According to the World Obesity Federation (WOF), 670,834 children in Kenya aged five to nine are likely to be obese by the year 2030. At the same time, 793,121 children aged 10 to 19 will be obese by 2030.
The data was collected using a questionnaire. The pupils who used school transport accounted for 32 per cent, those who walked were 30 per cent, those who used public transport were 24 per cent, while 17 per cent used private means to school.
Walked to school
A cross-tabulation between school type and mode of transport indicates that the majority of children 55 per cent from public schools walked to school while those attending private schools were only three per cent of those who walked to school.
Majorities at 96 per cent of children attending private schools used either school buses or were dropped to school by their parents.
“Most of the pupils in public schools came from poor socio-economic backgrounds. Thus, they could not afford to pay for school transport or public transport. They had to succumb to the long distances and harsh weather conditions to school,” says the study.
From the findings, eight out of ten children from private schools at 83 per cent spent their time watching television with 86 per cent playing computer games while seven out of ten children in public schools spent their leisure time assisting with household chores and 68 per cent playing.
Thirty-nine per cent of children who watched television were taken to school by bus while 36 per cent were dropped off by parents at school. Only 25 per cent walked to school while 44 per cent of those who engaged in household chores mainly walked to school.
“Most of the children attending private schools had house help who does all the household chores while they sit and watch television or play computer games while snacking. This predisposes them to a gradual increment of body weight and eventually develop obesity or overweight due to consumption of empty calories,” says the study.

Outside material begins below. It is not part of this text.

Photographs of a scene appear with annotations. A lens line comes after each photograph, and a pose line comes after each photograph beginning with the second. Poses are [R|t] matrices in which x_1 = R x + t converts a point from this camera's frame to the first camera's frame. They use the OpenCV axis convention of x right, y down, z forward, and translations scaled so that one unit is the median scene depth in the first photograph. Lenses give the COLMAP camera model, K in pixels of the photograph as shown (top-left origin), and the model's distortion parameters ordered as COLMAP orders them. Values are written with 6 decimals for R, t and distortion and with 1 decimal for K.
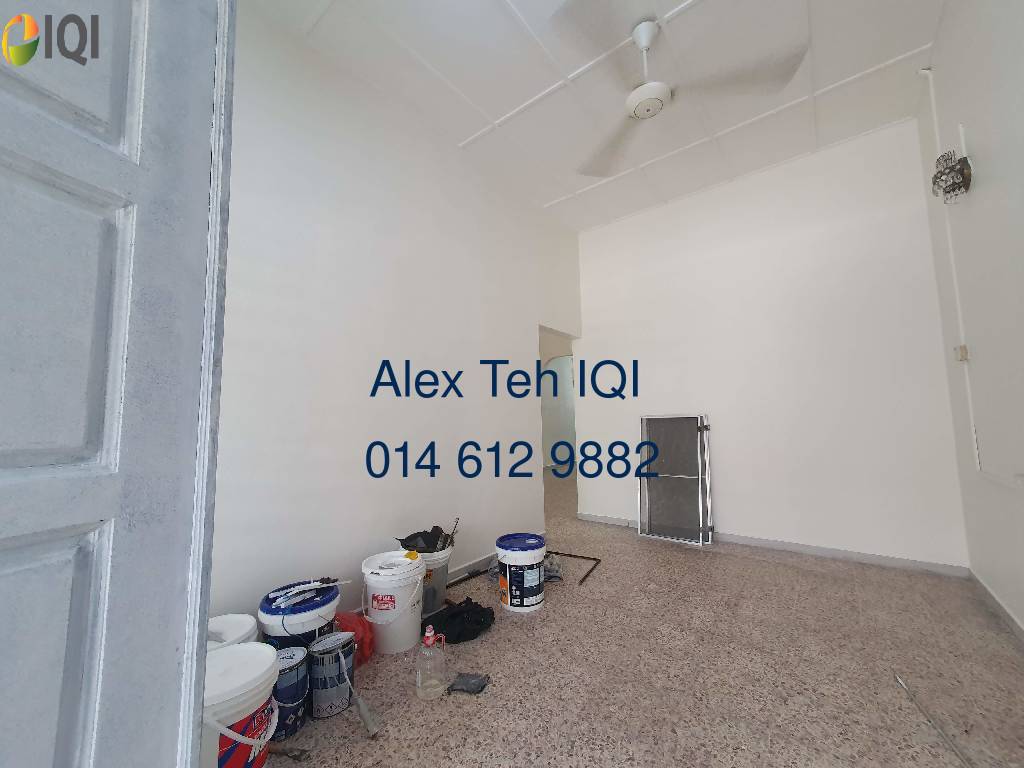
lens RADIAL K [[408.3, 0, 505.0], [0, 408.3, 379.0], [0, 0, 1]] dist [0.011204, 0.002257]
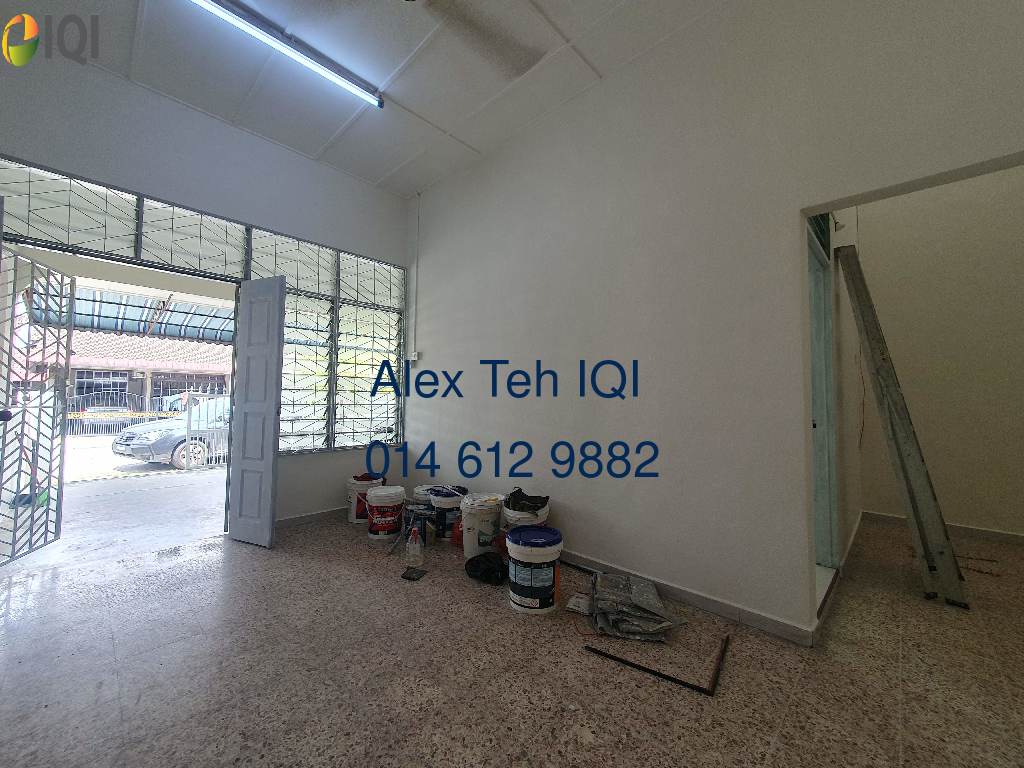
lens RADIAL K [[408.3, 0, 505.0], [0, 408.3, 379.0], [0, 0, 1]] dist [0.011204, 0.002257]
pose [[-0.097091, -0.031952, -0.994763, 1.220375], [0.086949, 0.995391, -0.040458, 0.123623], [0.991470, -0.090421, -0.093865, 1.374298]]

The study findings found that 80 per cent of the meals that were offered in private school were high in fats, for example, chips and sausages, burgers and pizzas should be discouraged from schools.
In public schools, however, they did not have a range of food choices being offered at lunch hour. It mainly consisted of carbohydrate and protein nutrients.

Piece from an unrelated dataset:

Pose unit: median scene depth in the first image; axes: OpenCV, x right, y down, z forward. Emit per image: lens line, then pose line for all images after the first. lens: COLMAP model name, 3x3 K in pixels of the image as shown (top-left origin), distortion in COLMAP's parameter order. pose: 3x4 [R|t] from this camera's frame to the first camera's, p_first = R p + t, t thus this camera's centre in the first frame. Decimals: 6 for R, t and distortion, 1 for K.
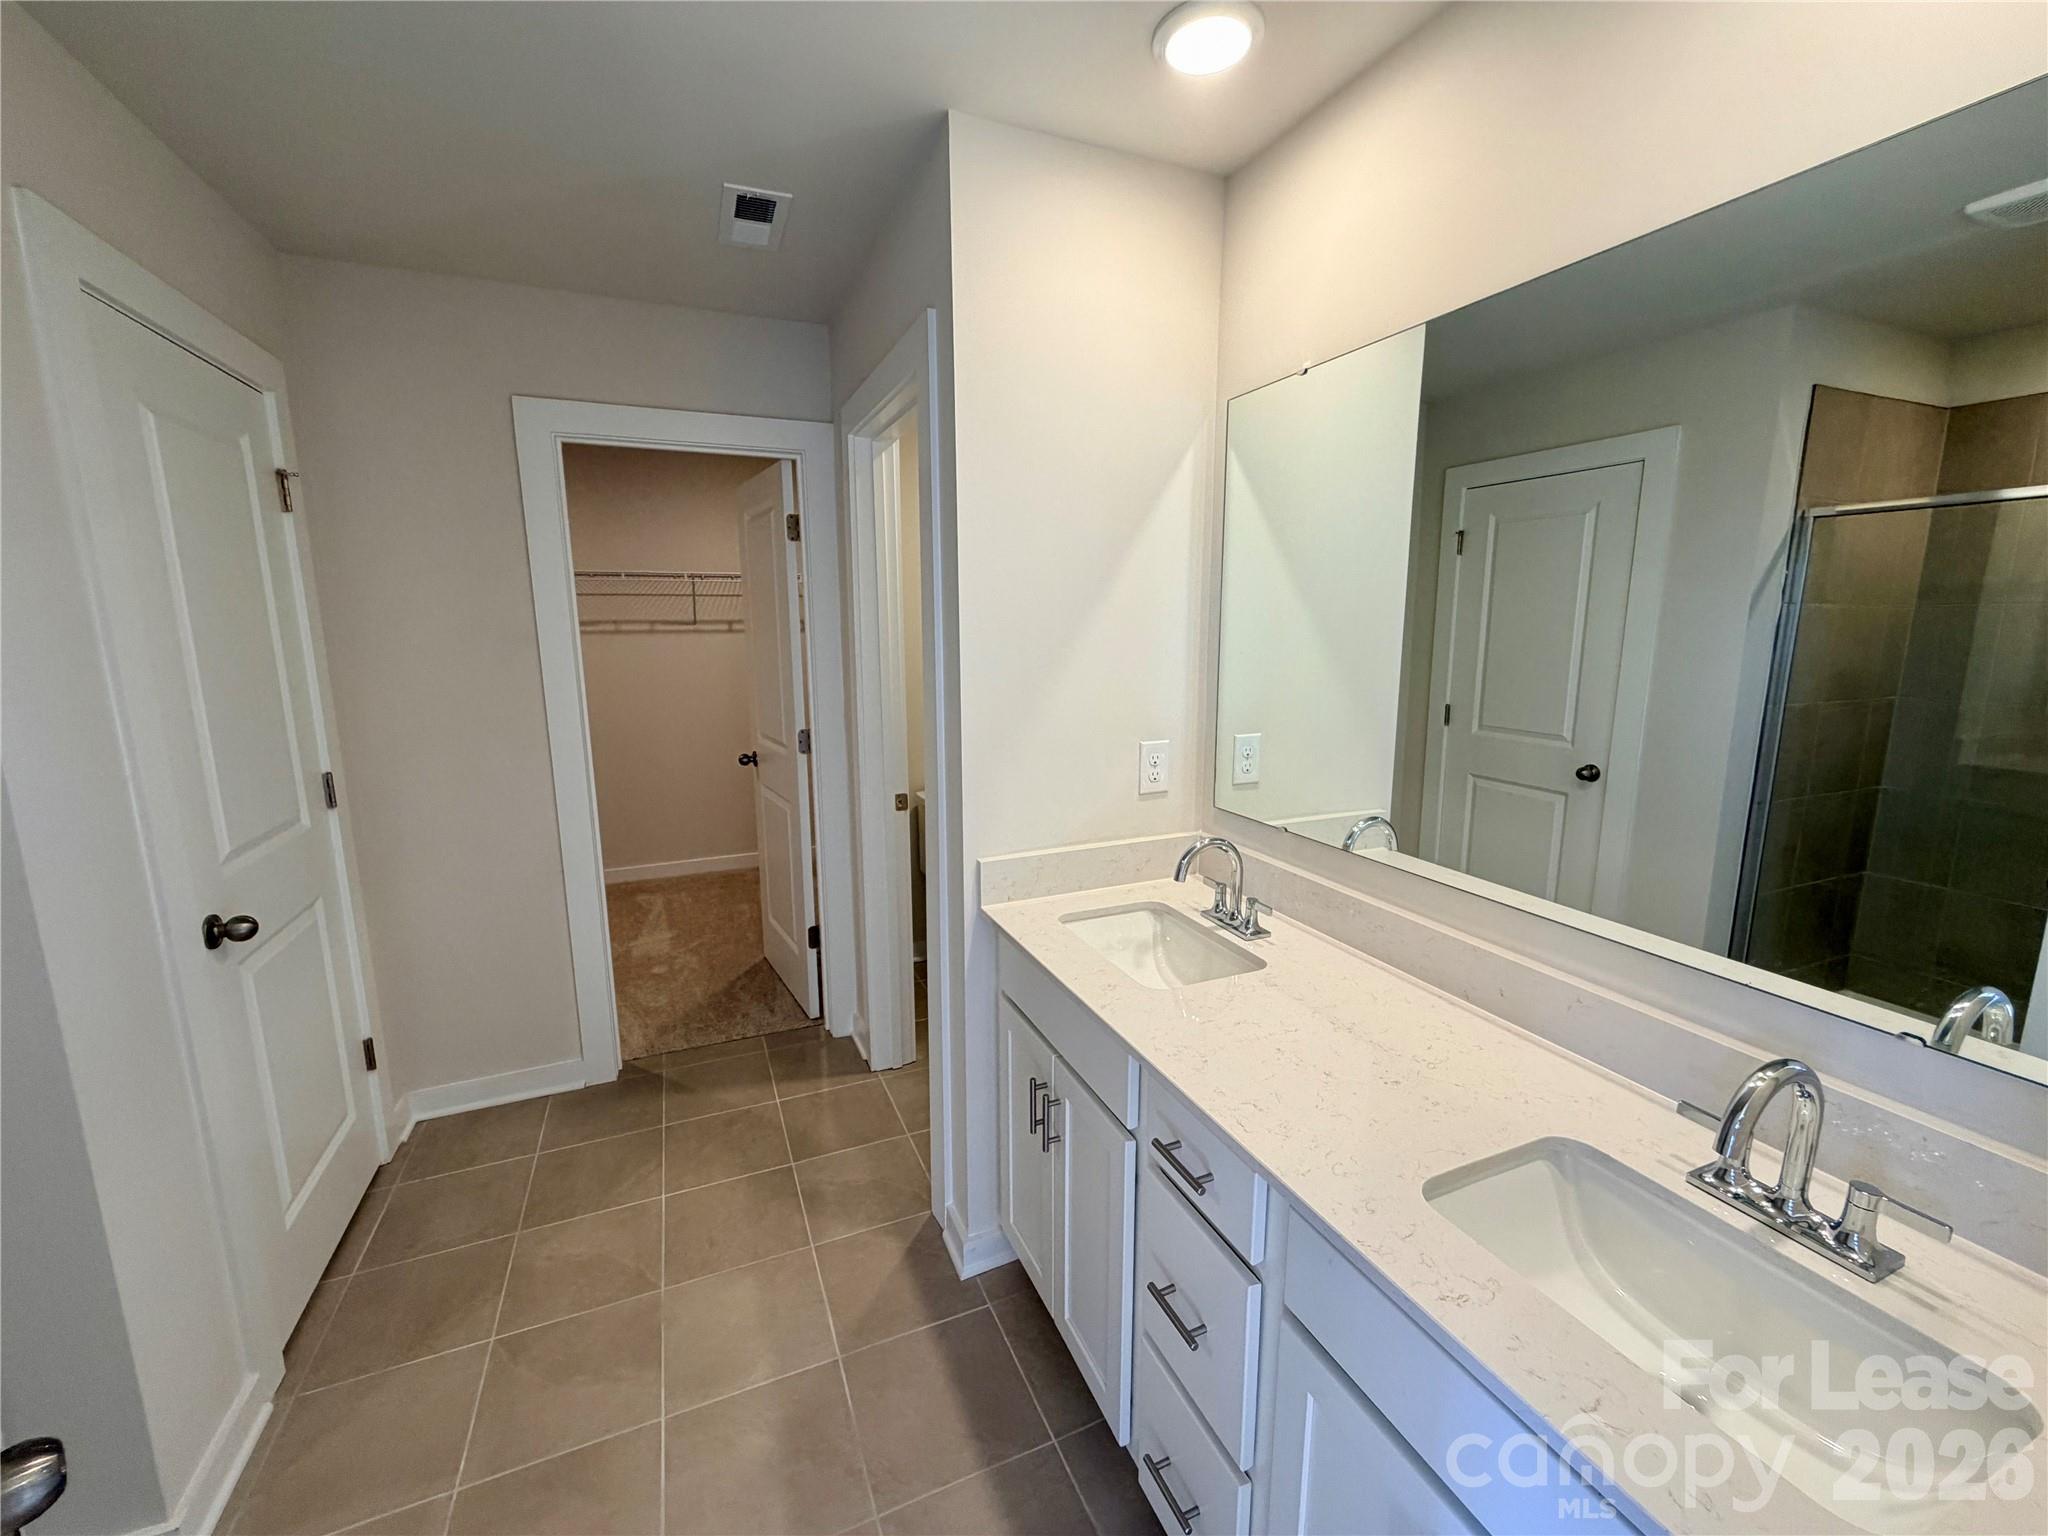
lens RADIAL K [[819.6, 0, 1024.0], [0, 819.6, 768.0], [0, 0, 1]] dist [0.012151, 0.000156]
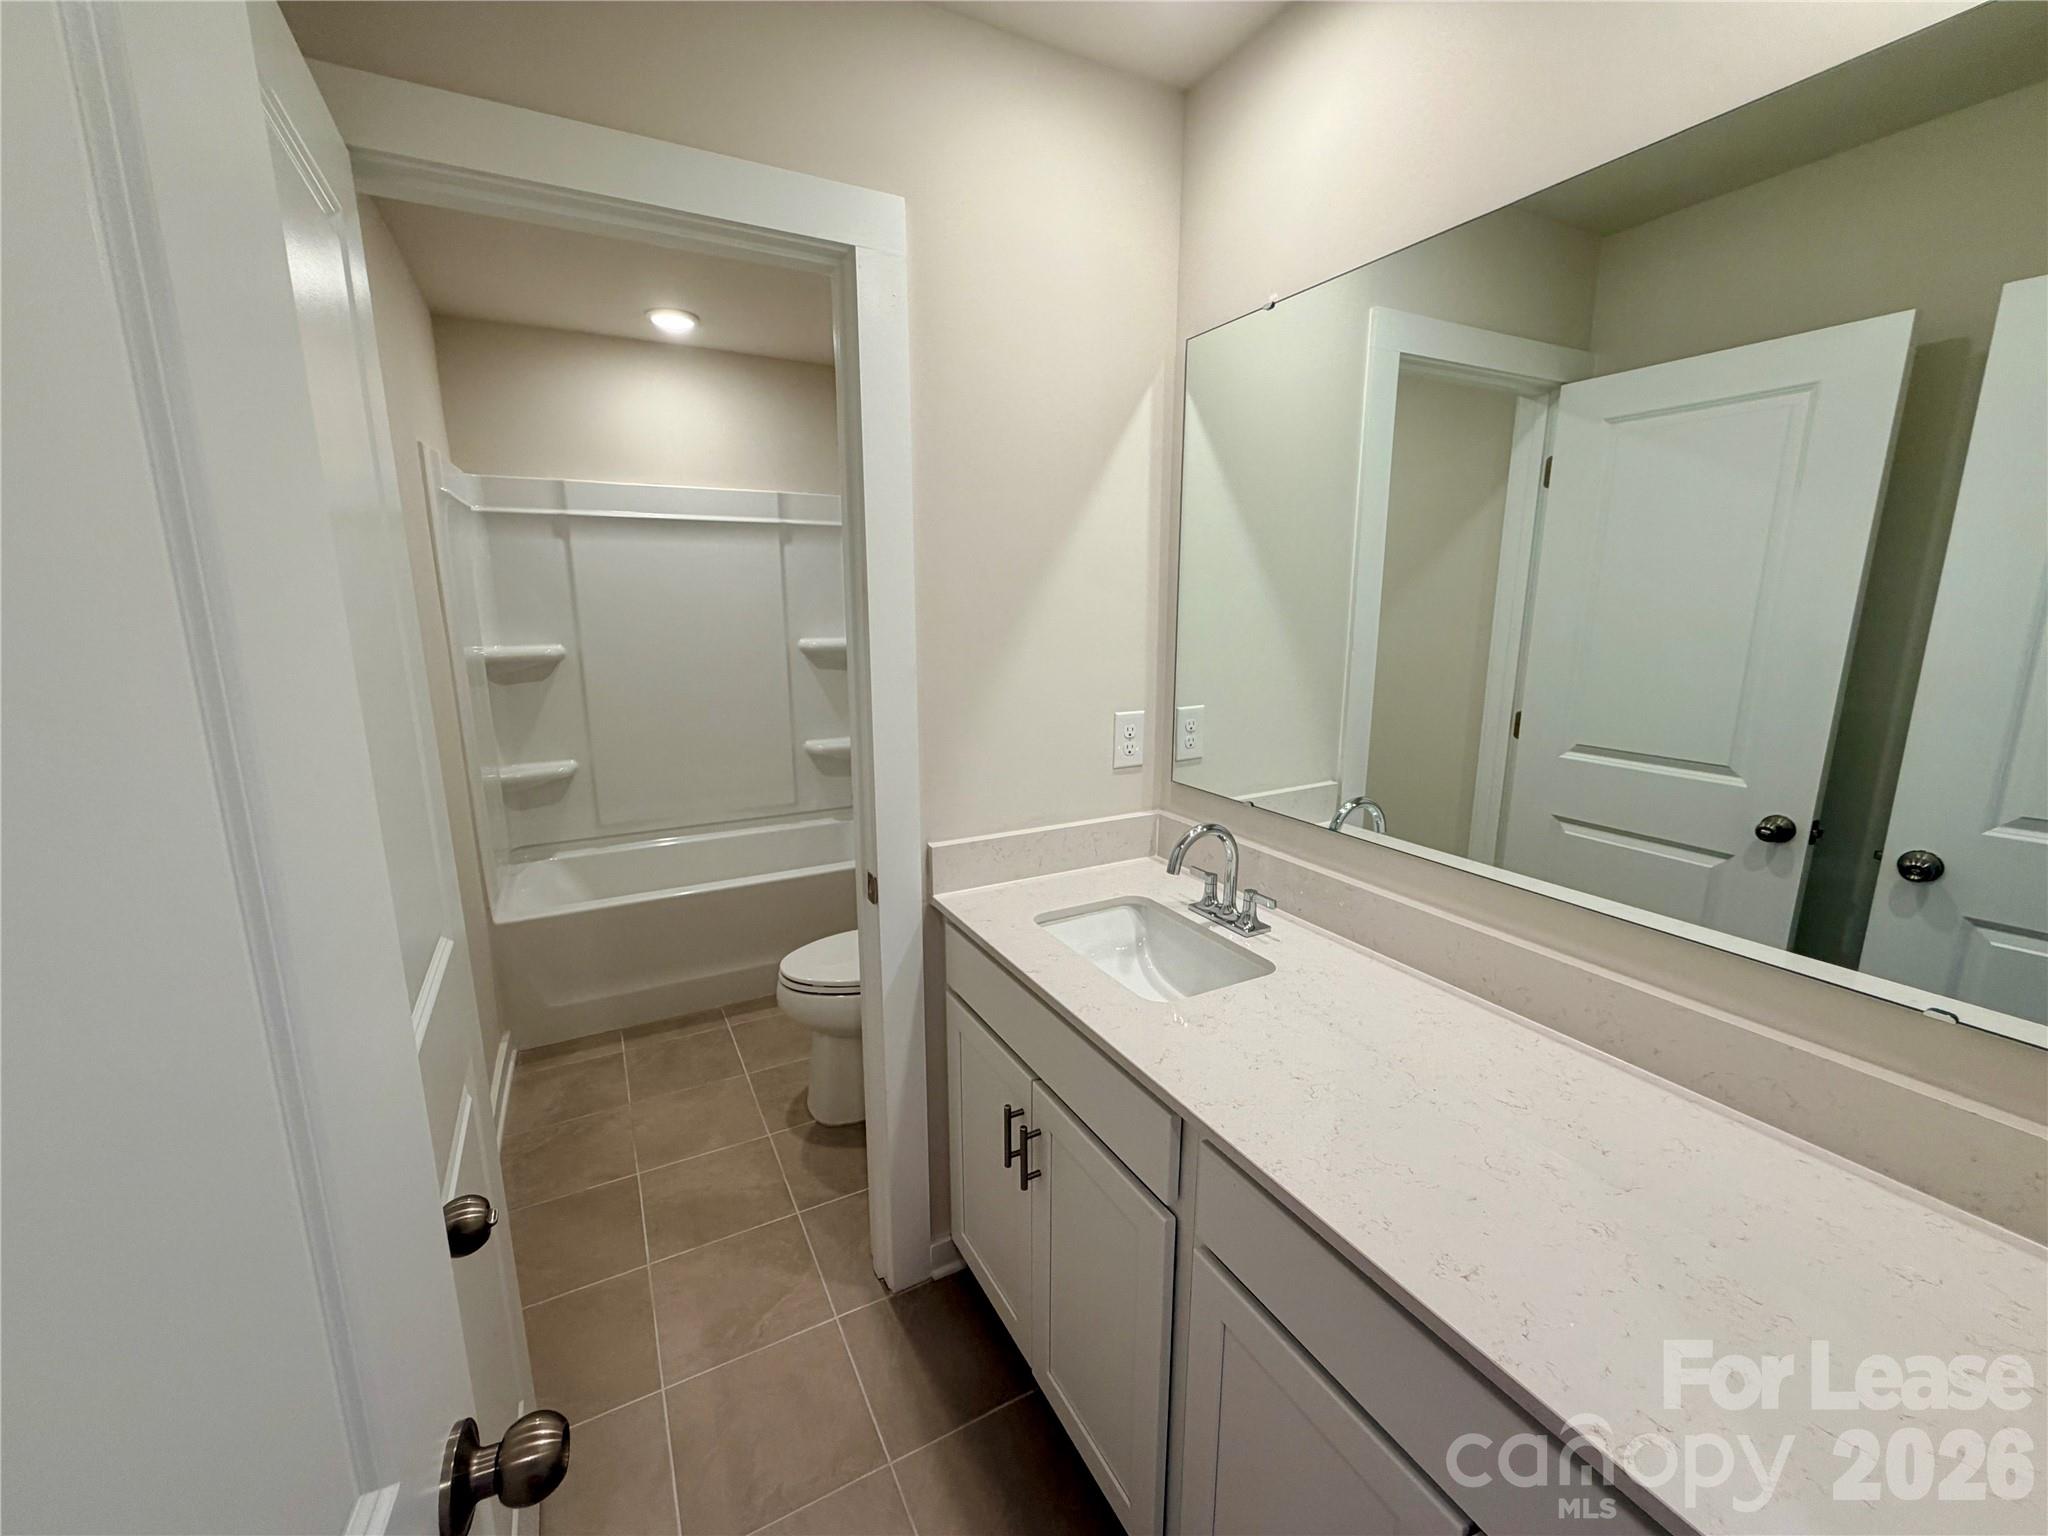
lens RADIAL K [[806.3, 0, 1024.0], [0, 806.3, 768.0], [0, 0, 1]] dist [-0.031030, -0.000019]
pose [[0.994027, -0.015731, 0.107994, -0.054879], [0.011402, 0.999111, 0.040585, -0.010505], [-0.108536, -0.039111, 0.993323, 0.167360]]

Most of the children took their lunch with an additional can of sugars sweetened drink that they consume every day, this increases the risk of being obese by 60 per cent.
“Consumption of too many calories increases the chances of having excess body weight,” states the study.
It was observed in the study that four out of ten children who spent their time watching television were obese and 37 per who played video games were also obese.
The children who participated in household chores, mostly those in public schools, were normal or underweight.
As far as sports are concerned, 43 per cent of the children attended physical exercise lessons once a week slightly above a third 35 per cent stated twice, while the most times physical exercise was mentioned by only 15 per cent of the respondents.
Private schools had fewer reports on attendance of physical exercise lessons. This was because the students had many extracurricular activities incorporated into their school programme thus time slotted for physical activity was less.
It recommends that despite parents’ busy schedules they should try and at least have time for their children, plan and prepare meals together, go shopping together with their children, let them make choices of food with guidance, eliminate unhealthy foods from the house and avoid preparing high-fat convenience foods.